Problem: Some of the biggest users of P2P software for sharing of copyrighted materials are kids.
Solution: Develop a cartoon ferret to teach kids why this is a “bad thing” as part of a “Play It Cybersafe” campaign.
At least, that’s the solution if you happen to be the BSA and rather clueless about the age groups you’re targeting.
Ferreting out copyright scofflaws – CNET News.com
The “Play It Safe in Cyber Space” campaign will culminate with a four-page comic book, distributed in conjunction with tot journal the Weekly Reader, meant to impress kids with the idea that it’s not OK to freely swap software, games, music and other copyrighted content.
The comic will feature the droopy-drawers ferret, who for now is referred to as the “Copyright Crusader.” Kids are urged to help select his final name by submitting votes next month through the BSA’s Web site.

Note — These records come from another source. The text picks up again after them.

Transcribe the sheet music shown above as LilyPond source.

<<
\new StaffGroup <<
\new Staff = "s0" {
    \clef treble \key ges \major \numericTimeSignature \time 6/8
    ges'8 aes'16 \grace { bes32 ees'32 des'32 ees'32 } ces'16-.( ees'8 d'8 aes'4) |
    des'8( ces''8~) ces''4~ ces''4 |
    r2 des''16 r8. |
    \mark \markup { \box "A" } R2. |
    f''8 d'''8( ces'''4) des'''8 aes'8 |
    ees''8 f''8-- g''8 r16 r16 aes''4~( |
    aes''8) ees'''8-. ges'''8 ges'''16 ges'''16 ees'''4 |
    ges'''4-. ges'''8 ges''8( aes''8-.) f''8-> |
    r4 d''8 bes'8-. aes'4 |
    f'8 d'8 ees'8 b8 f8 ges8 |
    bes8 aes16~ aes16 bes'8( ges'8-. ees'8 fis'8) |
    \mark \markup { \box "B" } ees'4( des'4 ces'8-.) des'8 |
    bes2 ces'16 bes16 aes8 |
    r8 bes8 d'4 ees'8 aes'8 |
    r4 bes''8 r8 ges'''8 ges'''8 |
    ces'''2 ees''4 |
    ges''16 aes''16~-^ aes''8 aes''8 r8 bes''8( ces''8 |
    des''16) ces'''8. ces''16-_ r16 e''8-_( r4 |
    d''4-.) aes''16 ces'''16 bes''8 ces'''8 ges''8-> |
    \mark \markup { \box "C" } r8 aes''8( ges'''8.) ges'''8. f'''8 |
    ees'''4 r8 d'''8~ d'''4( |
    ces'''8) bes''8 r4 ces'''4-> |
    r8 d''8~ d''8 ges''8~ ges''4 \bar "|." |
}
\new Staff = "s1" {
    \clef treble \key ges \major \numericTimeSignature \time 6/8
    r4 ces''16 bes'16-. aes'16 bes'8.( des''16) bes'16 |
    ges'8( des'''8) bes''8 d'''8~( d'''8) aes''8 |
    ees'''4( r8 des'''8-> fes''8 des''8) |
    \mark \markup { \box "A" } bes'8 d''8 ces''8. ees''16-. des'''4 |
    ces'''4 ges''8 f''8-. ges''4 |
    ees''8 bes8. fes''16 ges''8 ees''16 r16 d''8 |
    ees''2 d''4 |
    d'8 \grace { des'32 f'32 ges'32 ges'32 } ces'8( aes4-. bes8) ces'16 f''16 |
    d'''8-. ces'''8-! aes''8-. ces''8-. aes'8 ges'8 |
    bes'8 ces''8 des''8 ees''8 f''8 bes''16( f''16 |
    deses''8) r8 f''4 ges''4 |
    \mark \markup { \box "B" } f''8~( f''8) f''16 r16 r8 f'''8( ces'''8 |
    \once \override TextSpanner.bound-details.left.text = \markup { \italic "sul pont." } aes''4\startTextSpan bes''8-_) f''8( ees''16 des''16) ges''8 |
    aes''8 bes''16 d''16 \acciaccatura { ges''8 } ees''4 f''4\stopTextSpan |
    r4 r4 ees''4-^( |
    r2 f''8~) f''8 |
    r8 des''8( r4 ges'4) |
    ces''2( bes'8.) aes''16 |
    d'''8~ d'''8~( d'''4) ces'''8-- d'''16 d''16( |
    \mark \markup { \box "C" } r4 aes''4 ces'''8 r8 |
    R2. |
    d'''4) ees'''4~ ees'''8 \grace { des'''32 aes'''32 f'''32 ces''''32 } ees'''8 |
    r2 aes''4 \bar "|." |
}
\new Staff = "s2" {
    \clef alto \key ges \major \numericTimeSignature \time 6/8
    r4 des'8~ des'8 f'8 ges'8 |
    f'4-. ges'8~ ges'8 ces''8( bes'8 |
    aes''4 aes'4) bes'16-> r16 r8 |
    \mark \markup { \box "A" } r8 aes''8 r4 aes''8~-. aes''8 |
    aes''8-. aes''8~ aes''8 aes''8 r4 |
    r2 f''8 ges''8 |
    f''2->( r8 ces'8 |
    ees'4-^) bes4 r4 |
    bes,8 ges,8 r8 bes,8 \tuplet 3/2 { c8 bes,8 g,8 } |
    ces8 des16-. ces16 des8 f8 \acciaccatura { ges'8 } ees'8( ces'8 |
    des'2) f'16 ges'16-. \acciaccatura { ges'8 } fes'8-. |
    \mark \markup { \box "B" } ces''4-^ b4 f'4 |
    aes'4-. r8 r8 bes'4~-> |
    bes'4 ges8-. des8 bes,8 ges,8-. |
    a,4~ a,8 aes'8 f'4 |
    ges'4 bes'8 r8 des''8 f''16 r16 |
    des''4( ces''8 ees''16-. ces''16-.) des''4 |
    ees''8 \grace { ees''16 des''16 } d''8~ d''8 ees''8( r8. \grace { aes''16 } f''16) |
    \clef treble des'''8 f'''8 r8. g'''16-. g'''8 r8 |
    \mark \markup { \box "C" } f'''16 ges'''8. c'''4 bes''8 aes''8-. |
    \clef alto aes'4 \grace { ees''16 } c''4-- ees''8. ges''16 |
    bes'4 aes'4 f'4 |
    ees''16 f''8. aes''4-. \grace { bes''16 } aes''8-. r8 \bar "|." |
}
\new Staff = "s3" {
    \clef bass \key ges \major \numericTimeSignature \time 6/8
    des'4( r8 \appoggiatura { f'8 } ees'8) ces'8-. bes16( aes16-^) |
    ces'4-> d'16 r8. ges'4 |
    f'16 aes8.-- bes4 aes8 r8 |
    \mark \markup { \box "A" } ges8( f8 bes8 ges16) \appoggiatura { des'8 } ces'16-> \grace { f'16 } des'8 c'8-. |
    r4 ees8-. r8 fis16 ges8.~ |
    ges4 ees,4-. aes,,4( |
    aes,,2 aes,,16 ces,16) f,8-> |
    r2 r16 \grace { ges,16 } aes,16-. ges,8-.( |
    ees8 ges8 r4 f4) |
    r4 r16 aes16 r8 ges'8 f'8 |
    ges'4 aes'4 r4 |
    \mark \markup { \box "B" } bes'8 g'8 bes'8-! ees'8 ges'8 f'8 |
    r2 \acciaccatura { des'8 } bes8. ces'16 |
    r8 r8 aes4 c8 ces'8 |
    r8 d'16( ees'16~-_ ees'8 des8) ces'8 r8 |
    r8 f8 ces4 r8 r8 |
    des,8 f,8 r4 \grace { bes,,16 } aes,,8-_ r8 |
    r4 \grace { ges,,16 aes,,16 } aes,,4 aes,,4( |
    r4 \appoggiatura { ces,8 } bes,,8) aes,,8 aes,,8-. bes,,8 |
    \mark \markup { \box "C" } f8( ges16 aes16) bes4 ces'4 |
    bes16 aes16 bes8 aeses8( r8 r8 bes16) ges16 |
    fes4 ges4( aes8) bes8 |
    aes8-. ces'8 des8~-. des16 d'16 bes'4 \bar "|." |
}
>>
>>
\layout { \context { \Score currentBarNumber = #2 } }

They even have a game featuring the ferret where you run around destroying pirated software while collecting legal licenses.
Oh yeah, that’ll go over really well. I don’t know if I was the exception, but I seem to recall that my friends and I saw these sorts of campaigns as propaganda more than anything else. It seems to me the age group that they most likely want to target is already too old for this sort of approach to work with. If anything it’ll probably only encourage them to continue as a way of rebelling against authority. Mind you, it’s not that I completely disagree with the BSA, just with their approach. It’s silly at best.